Siarka powoduje zakwaszenie oleju i pogorszenie jego właściwości smarujących. Dlatego niektórzy producenci oferują oleje o składzie wydłużającym ich żywotność. W przypadku samochodów zasilanych LPG eksperci z Total zalecają częstsze wymiany oleju, jeśli używany jest standardowy olej.
Inny mit dotyczy lepkości oleju, która jest często używana do określenia jego gęstości. Wielu kierowców uważa, że olej o lepkości 0W-20 jest rzadki, a olej o lepkości 10W-60 jest gęsty. Te terminy mogą być używane potocznie, ale trzeba pamiętać, że w praktyce może być zupełnie inaczej.
Wszystko zależy od warunków, w jakich pracuje olej i jakie ma właściwości. Może się zdarzyć, że olej o niskiej lepkości stanie się gęsty w wysokich temperaturach, a olej o dużej lepkości będzie rzadki podczas pracy silnika. Wynika to ze wskaźnika lepkości oleju.

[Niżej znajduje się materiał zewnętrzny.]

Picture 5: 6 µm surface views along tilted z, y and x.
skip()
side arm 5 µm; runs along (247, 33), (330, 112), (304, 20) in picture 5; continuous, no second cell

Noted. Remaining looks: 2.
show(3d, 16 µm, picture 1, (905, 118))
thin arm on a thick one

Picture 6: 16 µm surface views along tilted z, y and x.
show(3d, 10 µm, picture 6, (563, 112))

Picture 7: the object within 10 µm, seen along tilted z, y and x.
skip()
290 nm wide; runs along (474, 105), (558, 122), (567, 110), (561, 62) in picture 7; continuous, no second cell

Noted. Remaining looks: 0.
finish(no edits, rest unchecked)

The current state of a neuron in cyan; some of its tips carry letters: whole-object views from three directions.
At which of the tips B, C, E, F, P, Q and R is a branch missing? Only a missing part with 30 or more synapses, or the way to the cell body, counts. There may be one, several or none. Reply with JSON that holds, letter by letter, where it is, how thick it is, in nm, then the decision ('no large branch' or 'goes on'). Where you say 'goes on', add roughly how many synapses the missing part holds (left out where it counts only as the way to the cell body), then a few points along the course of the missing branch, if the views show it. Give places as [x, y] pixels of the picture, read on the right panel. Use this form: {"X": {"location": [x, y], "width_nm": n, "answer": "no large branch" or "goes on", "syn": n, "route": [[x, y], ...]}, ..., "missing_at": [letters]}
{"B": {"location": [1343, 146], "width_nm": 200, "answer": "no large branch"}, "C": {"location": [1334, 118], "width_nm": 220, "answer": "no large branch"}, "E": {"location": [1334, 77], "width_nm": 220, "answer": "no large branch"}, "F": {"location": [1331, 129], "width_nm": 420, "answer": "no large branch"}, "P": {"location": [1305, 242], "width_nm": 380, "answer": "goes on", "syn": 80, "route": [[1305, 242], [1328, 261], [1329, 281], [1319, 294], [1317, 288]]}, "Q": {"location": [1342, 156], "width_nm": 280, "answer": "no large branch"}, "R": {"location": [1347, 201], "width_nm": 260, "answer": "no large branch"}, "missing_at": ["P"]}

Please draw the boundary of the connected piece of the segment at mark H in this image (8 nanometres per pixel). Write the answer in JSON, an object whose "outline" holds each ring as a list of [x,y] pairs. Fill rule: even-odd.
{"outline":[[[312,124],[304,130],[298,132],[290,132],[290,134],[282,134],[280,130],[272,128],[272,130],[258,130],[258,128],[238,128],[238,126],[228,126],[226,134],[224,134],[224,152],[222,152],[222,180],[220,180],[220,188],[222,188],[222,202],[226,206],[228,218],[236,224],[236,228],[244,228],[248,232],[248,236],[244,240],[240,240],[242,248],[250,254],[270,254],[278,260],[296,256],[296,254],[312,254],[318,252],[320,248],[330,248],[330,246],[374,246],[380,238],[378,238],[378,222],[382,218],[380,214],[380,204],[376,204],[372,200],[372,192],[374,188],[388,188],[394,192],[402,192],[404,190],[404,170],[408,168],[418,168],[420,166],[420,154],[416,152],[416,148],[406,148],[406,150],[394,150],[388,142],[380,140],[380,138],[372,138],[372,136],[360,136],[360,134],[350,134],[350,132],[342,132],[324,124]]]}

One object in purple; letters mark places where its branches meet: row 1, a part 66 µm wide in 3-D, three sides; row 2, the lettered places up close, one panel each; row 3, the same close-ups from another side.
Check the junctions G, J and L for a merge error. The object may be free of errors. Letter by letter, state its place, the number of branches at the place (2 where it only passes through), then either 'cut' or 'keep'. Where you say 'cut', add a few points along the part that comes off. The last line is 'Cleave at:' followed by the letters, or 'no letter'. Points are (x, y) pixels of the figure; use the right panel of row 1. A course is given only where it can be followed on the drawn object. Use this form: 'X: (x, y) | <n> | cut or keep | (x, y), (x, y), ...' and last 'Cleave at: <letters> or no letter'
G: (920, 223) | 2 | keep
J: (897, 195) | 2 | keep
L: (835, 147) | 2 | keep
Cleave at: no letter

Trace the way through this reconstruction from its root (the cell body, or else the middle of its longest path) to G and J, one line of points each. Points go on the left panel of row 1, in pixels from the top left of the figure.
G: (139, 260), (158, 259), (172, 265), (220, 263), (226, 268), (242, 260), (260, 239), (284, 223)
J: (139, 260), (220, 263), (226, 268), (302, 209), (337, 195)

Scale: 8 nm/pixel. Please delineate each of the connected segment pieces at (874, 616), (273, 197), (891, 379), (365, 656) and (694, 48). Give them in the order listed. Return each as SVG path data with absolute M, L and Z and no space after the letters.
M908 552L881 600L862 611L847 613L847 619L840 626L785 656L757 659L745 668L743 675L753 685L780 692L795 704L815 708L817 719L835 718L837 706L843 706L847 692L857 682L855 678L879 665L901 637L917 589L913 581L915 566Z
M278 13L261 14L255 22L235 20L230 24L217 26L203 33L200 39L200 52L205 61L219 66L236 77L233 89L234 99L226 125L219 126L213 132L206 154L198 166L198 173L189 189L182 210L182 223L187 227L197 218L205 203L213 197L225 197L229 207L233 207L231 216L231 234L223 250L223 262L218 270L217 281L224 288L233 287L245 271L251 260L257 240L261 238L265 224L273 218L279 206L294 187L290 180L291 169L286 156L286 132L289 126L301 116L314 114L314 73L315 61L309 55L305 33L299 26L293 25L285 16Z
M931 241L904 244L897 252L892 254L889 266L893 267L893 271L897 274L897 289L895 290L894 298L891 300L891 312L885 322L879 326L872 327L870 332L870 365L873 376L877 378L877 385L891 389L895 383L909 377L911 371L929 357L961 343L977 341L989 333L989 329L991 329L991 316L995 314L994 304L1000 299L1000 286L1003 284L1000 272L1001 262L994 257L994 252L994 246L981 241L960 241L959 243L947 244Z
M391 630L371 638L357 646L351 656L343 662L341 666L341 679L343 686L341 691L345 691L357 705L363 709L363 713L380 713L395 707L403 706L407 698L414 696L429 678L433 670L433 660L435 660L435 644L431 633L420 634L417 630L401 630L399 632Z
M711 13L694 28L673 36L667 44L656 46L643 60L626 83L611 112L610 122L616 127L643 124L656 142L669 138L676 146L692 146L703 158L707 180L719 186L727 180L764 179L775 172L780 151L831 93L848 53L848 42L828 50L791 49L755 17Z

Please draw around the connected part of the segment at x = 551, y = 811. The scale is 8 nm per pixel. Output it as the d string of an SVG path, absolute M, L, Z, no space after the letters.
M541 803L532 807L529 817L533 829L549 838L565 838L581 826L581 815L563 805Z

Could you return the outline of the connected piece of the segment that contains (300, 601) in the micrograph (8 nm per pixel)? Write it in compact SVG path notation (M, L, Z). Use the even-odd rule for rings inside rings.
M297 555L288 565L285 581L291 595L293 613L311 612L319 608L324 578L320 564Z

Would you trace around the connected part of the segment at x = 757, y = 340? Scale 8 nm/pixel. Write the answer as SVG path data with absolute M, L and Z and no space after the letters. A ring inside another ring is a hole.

Na przykład olej 15W-40 w porównaniu z olejem 0W-40 będzie miał wyższą lepkość w temperaturze pokojowej. W temperaturze 100 stopni Celsjusza oba oleje będą miały tę samą lepkość, a przy wyższych temperaturach, czyli w najbardziej rozgrzanych miejscach silnika, olej 0W-40 będzie miał wyższą lepkość od oleju 15W-40.
Eksperci z Totala przypominają, że poszukiwanie oleju o możliwie jak najwyższej lepkości jest bardzo ryzykowne. Priorytetem powinny być normy producenta silnika. Zbyt niska lub zbyt wysoka lepkość oleju mogą wpływać na zmianę oporów pracy silnika oraz funkcjonowanie elementów hydraulicznych, takich jak popychacze zaworowe, wariatory faz rozrządu czy napinacze.
W rezultacie nieprzemyślana zmiana oleju może prowadzić do wzrostu głośności pracy silnika i spadku jego osiągów. W gorszym przypadku może to prowadzić do awarii, takich jak rozciągnięcie łańcucha rozrządu.
Dlatego ważne jest, aby nawet przy samodzielnym doborze lepkości oleju, stosować tylko ten zakres, który jest dopuszczony przez producenta silnika. Taką informację zawsze można znaleźć w instrukcji obsługi.
Andrzej Husiatyński, ekspert firmy TotalEnergies, podsumowuje: "Współczesne oleje silnikowe są tak zaawansowane, że wymagają od kupującego dokładnego czytania etykiet. Nie wystarczy już nawet znajomość samej lepkości oleju, ponieważ w obrębie jednej pojawia się już kilka wariantów oleju różniących się np. dopuszczeniami producentów. Absolutnie nie należy się także sugerować wyglądem oleju w opakowaniu, tym bardziej że widzimy go zazwyczaj w temperaturze pokojowej. Kolor, przejrzystość i zapach oleju w trakcie eksploatacji nie mówią nam nic o jego właściwościach smarnych i mogą być mylące".